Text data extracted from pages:
□ □ □ □ □ □ □
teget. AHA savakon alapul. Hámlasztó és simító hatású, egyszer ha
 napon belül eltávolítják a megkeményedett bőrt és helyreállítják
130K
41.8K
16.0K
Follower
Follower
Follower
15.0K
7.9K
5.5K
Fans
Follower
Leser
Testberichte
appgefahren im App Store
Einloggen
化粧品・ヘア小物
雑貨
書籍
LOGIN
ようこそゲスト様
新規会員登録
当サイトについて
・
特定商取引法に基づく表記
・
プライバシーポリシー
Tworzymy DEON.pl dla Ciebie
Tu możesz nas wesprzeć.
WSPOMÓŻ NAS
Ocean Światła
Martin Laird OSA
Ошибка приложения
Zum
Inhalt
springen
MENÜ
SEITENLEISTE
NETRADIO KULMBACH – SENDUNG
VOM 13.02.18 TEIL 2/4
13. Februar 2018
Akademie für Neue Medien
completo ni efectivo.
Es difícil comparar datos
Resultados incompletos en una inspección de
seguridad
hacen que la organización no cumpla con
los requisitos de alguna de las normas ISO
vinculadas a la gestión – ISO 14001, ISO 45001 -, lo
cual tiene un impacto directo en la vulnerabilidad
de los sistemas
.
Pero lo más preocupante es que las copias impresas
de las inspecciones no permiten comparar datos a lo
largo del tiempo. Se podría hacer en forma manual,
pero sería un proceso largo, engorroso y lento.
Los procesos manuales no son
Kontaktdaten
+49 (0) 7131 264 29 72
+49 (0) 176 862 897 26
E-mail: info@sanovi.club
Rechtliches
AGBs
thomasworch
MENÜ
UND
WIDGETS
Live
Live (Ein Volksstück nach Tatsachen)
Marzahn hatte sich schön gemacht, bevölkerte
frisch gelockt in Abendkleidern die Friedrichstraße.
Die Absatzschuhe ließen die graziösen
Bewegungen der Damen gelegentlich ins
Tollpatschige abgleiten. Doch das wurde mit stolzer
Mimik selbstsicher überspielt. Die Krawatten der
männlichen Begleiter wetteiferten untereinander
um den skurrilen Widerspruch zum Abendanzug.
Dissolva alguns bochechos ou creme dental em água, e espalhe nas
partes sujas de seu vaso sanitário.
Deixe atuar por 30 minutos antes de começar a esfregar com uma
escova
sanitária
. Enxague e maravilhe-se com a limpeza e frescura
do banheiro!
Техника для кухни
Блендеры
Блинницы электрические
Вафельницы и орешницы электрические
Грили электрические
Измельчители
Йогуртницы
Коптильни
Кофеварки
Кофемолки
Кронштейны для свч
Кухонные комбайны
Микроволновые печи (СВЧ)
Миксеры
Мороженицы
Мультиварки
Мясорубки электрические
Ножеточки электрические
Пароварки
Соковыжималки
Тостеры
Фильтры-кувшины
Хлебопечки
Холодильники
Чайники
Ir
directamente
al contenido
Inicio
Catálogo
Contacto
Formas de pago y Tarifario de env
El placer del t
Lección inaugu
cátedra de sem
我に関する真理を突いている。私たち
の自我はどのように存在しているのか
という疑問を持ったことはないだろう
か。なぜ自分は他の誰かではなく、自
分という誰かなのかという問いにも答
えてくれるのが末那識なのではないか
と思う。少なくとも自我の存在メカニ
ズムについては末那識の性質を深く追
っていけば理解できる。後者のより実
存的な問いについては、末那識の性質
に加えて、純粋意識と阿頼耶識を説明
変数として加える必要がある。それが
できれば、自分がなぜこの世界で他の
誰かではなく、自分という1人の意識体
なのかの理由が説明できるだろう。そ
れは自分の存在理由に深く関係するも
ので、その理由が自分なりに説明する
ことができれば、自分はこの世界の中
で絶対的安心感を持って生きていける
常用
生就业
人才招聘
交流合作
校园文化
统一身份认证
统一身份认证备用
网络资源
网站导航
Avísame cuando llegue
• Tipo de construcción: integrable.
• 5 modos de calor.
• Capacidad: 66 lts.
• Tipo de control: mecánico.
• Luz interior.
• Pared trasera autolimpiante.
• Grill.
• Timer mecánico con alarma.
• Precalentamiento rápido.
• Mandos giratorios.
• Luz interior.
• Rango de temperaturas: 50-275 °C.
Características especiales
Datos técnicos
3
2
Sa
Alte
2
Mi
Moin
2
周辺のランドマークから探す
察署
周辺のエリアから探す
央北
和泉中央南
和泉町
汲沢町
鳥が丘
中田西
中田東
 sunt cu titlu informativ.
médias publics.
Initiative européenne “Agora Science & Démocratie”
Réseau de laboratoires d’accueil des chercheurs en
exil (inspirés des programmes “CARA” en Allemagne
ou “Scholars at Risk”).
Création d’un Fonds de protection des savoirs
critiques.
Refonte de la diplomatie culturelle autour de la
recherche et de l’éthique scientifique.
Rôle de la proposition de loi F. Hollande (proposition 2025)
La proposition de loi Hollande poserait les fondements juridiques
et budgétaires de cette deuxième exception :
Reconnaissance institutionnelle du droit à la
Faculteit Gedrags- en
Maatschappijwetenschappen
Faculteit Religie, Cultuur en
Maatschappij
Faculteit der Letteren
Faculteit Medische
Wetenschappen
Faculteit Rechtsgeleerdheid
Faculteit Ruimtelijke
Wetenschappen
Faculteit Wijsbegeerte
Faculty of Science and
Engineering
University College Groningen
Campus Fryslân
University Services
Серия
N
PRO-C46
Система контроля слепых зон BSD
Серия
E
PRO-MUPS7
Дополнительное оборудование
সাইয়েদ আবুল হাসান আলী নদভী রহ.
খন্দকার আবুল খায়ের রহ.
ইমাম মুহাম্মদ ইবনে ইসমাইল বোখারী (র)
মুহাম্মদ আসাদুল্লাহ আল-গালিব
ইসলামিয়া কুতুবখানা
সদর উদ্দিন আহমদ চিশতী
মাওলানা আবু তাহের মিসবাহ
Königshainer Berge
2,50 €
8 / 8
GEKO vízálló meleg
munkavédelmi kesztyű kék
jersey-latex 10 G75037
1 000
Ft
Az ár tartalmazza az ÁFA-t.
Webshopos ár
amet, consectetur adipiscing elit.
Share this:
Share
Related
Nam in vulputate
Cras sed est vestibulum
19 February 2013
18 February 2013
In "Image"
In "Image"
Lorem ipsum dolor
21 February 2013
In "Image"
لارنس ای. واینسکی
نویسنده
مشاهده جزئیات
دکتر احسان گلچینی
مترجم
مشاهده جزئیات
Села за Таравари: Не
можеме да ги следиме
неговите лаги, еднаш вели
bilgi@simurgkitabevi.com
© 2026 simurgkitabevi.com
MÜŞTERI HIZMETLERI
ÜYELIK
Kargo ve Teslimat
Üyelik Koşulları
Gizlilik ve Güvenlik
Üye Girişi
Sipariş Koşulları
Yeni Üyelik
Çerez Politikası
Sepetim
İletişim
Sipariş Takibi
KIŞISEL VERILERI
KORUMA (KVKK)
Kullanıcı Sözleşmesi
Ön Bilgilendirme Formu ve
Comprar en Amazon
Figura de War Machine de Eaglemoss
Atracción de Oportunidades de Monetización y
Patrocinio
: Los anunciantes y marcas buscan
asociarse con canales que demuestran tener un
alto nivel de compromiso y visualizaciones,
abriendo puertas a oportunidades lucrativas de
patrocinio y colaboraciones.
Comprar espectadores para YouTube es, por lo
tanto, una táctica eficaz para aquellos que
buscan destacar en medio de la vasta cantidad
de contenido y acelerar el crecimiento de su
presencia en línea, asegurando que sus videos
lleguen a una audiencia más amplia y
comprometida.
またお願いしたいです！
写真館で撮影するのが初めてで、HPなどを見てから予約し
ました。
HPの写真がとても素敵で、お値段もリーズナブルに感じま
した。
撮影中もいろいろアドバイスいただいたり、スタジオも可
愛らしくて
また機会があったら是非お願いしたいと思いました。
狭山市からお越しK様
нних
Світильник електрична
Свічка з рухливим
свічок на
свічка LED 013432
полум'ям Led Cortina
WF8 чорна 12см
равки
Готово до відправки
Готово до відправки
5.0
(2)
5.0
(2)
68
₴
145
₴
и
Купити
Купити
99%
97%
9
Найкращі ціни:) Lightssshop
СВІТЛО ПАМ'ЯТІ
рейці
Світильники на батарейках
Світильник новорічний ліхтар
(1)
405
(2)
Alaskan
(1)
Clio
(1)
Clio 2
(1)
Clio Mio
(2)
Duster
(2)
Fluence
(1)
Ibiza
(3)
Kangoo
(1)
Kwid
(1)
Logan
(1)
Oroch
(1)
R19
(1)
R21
□ □ □ □ □ □ □
- **ABOUT THIS EXERCISE**: Reproduce the entries word for word, from the very first line up to and including the line with "Pero lo más".

- **TASK SOLUTION**:
teget. AHA savakon alapul. Hámlasztó és simító hatású, egyszer ha
 napon belül eltávolítják a megkeményedett bőrt és helyreállítják
130K
41.8K
16.0K
Follower
Follower
Follower
15.0K
7.9K
5.5K
Fans
Follower
Leser
Testberichte
appgefahren im App Store
Einloggen
化粧品・ヘア小物
雑貨
書籍
LOGIN
ようこそゲスト様
新規会員登録
当サイトについて
・
特定商取引法に基づく表記
・
プライバシーポリシー
Tworzymy DEON.pl dla Ciebie
Tu możesz nas wesprzeć.
WSPOMÓŻ NAS
Ocean Światła
Martin Laird OSA
Ошибка приложения
Zum
Inhalt
springen
MENÜ
SEITENLEISTE
NETRADIO KULMBACH – SENDUNG
VOM 13.02.18 TEIL 2/4
13. Februar 2018
Akademie für Neue Medien
completo ni efectivo.
Es difícil comparar datos
Resultados incompletos en una inspección de
seguridad
hacen que la organización no cumpla con
los requisitos de alguna de las normas ISO
vinculadas a la gestión – ISO 14001, ISO 45001 -, lo
cual tiene un impacto directo en la vulnerabilidad
de los sistemas
.
Pero lo más preocupante es que las copias impresas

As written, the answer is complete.